Après redécouverte, quelle déception !


Donald Westlake au scénario, Lee Marvin revisité par Mel Gibson en dur à cuire hard boiled : sur le papier, il y avait matière.


Porter cherche à se venger, et ses pérégrinations le conduisent toujours à un intermédiaire en dessous de la cible qu'il vise. Il remonte patiemment l'écheveau de la pègre qui se déploie devant lui. Alors il ruse, il négocie, il cogne parfois, jusqu'à poursuivre sa quête. Mais attention : cet entêtement se justifie pour une bagatelle de 70 000 dollars, ce que plusieurs personnages du film ne manquent d'ailleurs pas de juger dérisoire au regard de l'énergie déployée. Une affaire de principe, donc ; l'honneur chez les truands, comme c'est beau...

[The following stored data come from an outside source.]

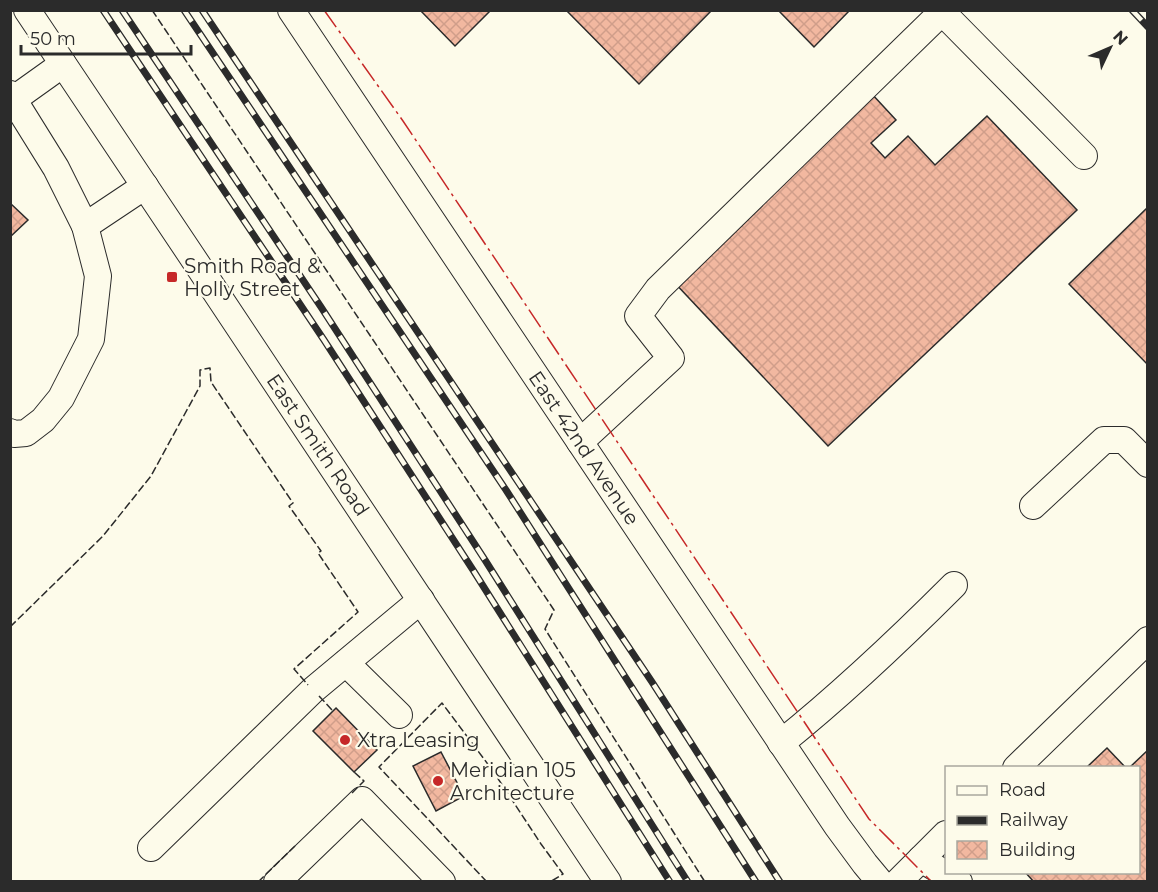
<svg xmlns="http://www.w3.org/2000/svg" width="1158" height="892" font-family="Montserrat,sans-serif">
<defs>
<pattern id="building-cross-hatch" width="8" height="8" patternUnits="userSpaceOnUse" patternTransform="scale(1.5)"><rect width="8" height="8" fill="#f2b8a0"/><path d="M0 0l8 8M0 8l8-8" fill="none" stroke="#d09e8a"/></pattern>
</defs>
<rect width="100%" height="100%" fill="#fdfbea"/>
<g fill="url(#building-cross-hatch)" stroke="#2b2b2b" stroke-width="1.5">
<polygon points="420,10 491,10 455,46"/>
<polygon points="566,10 712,10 639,84"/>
<polygon points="778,10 850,10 814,47"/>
<polygon points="871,93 896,120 871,143 885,158 908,136 935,165 987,116 1077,210 828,446 673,281"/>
<polygon points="10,203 28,220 10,237"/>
<polygon points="1148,207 1148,365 1069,284"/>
<polygon points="336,708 377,750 354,772 313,731"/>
<polygon points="1107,748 1126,768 1086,768"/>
<polygon points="1148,750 1148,882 1034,882 1025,872 1138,872 1138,768 1129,768"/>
<polygon points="441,752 464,796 436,811 413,766"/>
</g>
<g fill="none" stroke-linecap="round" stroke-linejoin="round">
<defs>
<g id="minor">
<polyline points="27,10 191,255 608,882"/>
<polyline points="291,10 837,826 865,864 880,882"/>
<polyline points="10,94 56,168 85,226 98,276 91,339 61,398 43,420 26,433 14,434 10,432"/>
<polyline points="14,99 63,64"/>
<polyline points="85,226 145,186"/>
<polyline points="580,442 671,358 638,316 658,289 942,12 1084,156"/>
<polyline points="1033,506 1104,440 1124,440 1148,464"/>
<polyline points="346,663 399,715"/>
<path d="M 781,743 C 842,694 899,640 954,585"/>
<polyline points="1016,768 1148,640"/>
<polyline points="151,848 313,690 421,600"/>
<polyline points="921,859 959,882"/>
<polyline points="277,882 362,800 442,882"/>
<polyline points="898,882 946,834"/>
</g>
</defs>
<use href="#minor" stroke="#2b2b2b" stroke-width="28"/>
<use href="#minor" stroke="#fdfbea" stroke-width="26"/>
<defs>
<g id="rail">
<polyline points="103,10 324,340 473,570 670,882"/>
<polyline points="122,10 321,307 485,560 688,882"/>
<polyline points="184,10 506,490 756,882"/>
<polyline points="202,10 652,682 780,882"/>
<polyline points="1132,10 1148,27"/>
</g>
</defs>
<use href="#rail" stroke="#2b2b2b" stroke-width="7"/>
<use href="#rail" stroke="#fdfbea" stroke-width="4.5" stroke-dasharray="14" stroke-linecap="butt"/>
<g stroke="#2b2b2b" stroke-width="1.5" stroke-dasharray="8 3" stroke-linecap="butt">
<polyline points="152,10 554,610 545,629 705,882"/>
<polyline points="10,627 103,536 151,476 200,386 200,370 210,368 211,382 293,503 289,506 321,551 318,553 358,612 294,669 308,685"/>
<polyline points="319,696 333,711"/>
<polyline points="352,793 364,781 354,772"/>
<polyline points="258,882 295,846"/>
<polyline points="487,882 379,767 442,703 493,771 541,844 563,874 550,882"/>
</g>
<polyline stroke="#c62828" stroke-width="1.5" stroke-dasharray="21 4.5 3 4.5" stroke-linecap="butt" points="324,10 403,121 869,819 932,882"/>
</g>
<g fill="#c62828" stroke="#fdfbea" stroke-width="2">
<rect x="166" y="271" width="12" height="12" rx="3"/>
<circle cx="345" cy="740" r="6"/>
<circle cx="438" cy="781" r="6"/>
</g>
<g text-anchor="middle" stroke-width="4.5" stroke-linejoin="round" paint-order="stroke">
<g font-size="20" fill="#2b2b2b" stroke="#fdfbea" text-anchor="start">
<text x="184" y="273">Smith Road &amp;<tspan x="184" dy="23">Holly Street</tspan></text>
<text x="357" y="747">Xtra Leasing</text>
<text x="450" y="777">Meridian 105<tspan x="450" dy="23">Architecture</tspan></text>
</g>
<g font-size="20" fill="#2b2b2b" stroke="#fdfbea">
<text transform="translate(318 445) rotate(56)" y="7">East Smith Road</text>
<text transform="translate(584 448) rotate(56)" y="7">East 42nd Avenue</text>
</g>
</g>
<rect width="1158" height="892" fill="none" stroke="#2b2b2b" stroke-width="24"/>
<rect x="945" y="766" width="195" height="108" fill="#fdfbea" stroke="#a9a89e" stroke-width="1.5"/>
<rect x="957" y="786" width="30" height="9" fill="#fdfbea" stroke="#a9a89e" stroke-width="1.5"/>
<text x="999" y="796" font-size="18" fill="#2b2b2b">Road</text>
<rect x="957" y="816" width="30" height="9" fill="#2b2b2b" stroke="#a9a89e" stroke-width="1.5"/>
<text x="999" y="826" font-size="18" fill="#2b2b2b">Railway</text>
<rect x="957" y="841" width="30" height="18" fill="url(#building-cross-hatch)" stroke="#a9a89e" stroke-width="1.5"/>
<text x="999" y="856" font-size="18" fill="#2b2b2b">Building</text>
<g transform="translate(1110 48) rotate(46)" stroke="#fdfbea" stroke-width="4.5" paint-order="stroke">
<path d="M0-4.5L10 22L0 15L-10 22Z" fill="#2b2b2b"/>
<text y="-9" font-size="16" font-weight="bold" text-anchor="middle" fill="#2b2b2b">N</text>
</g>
<path d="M21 45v9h170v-9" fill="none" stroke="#2b2b2b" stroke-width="3"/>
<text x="30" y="45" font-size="18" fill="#2b2b2b" stroke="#fdfbea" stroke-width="4.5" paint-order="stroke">50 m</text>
</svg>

Le problème est que cette mécanique narrative finit par tourner en rond. La première moitié installe efficacement la progression obstinée de Porter, mais la seconde donne davantage l'impression d'exploiter encore et encore le même ressort dramatique. Les dialogues comiques, notamment grâce aux policiers patauds, apportent un peu de légèreté sans réellement relancer l'intérêt. Et lorsque le rythme menace de faiblir, Helgeland semble souvent recourir à des fusillades ou à des bagarres pour maintenir artificiellement la tension.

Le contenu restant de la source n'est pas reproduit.